Gains in Citigroup shares helped bolster the S&P financial sector <.SPSY>, which rose 0.80 percent and was the only gainer among the 11 major S&P indexes.
JPMorgan Chase & Co and Wells Fargo & Co are set to report earnings on Tuesday.
The technology sector's <.SPLRCT> 0.81 percent fall was the biggest drag on the S&P 500. Still, a recent rally in stocks, fueled by U.S.-China trade optimism and hopes of a slow pace of interest rate hikes, has driven a 10 percent gain in the S&P 500 from its Christmas Eve low.
The benchmark index is about 12 percent away from its Sept. 20 record close.
"Obviously the biggest concern is the China trade data and people are seeing it in terms of a global synchronized slowdown that is potentially picking up," Abbasi said.
"We're definitely in an area where it could be a combination of things including the fact that we have rallied really nicely off the bottom."

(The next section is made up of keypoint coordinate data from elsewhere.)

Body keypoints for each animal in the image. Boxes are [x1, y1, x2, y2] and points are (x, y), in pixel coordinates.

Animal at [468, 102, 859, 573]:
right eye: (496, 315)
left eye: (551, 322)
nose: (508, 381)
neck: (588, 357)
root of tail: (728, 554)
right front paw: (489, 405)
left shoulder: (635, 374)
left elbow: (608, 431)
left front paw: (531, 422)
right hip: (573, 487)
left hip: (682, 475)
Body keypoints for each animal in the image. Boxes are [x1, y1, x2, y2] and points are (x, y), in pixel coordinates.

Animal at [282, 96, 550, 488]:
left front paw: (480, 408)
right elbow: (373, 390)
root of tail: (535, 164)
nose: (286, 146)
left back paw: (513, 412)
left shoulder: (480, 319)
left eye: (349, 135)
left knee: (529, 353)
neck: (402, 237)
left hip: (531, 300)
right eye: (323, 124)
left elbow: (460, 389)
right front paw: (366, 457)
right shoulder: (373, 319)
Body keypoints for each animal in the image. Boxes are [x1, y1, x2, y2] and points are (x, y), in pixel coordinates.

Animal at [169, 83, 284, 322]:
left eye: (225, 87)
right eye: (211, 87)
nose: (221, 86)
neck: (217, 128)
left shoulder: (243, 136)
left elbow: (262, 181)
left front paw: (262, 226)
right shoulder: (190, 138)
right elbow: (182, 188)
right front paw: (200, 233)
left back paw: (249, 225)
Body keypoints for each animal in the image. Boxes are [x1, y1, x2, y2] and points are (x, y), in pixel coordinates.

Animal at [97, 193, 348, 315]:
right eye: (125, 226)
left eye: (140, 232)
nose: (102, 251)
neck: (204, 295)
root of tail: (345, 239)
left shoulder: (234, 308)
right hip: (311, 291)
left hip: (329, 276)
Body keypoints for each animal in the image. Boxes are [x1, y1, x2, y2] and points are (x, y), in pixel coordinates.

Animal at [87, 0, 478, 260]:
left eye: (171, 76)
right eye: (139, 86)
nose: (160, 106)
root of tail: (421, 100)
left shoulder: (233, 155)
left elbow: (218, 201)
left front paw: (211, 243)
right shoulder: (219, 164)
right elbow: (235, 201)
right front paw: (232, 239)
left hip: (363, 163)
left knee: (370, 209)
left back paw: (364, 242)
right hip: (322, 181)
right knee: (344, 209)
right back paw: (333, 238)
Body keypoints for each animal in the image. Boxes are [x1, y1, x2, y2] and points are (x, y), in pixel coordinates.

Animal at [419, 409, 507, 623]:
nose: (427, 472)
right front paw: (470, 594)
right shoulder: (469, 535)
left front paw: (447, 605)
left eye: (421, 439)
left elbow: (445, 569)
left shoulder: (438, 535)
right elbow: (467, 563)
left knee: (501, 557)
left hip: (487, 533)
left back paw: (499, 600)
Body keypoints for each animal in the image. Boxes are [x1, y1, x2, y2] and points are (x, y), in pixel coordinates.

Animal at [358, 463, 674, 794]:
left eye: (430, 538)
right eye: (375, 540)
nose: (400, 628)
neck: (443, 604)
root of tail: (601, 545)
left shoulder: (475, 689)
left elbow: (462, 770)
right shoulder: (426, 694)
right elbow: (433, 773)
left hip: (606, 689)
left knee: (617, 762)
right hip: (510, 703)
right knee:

At 12:51 p.m. ET, the Dow Jones Industrial Average was down 73.01 points, or 0.30 percent, at 23,922.94, the S&P 500 was down 11.65 points, or 0.45 percent, at 2,584.61 and the Nasdaq Composite was down 45.61 points, or 0.65 percent, at 6,925.87.
Adding to the downbeat mood was a partial government shutdown, which entered its 24th day, making it the longest shuttering of federal agencies in U.S. history.
Analysts expect S&P 500 companies to post a 14.3 percent growth in fourth-quarter earnings, much lower than the 25 percent growth rate registered in the first three quarters of 2018, according to IBES data from Refinitiv.
Among other stocks, PG&E Corp plunged 47.58 percent after the biggest U.S. power utility said it was preparing to file for Chapter 11 bankruptcy for all of its businesses.
Declining issues outnumbered advancers for a 1.32-to-1 ratio on the NYSE and for a 1.53-to-1 ratio on the Nasdaq.
The S&P index recorded no new 52-week highs and one new lows, while the Nasdaq recorded 14 new highs and 11 new lows.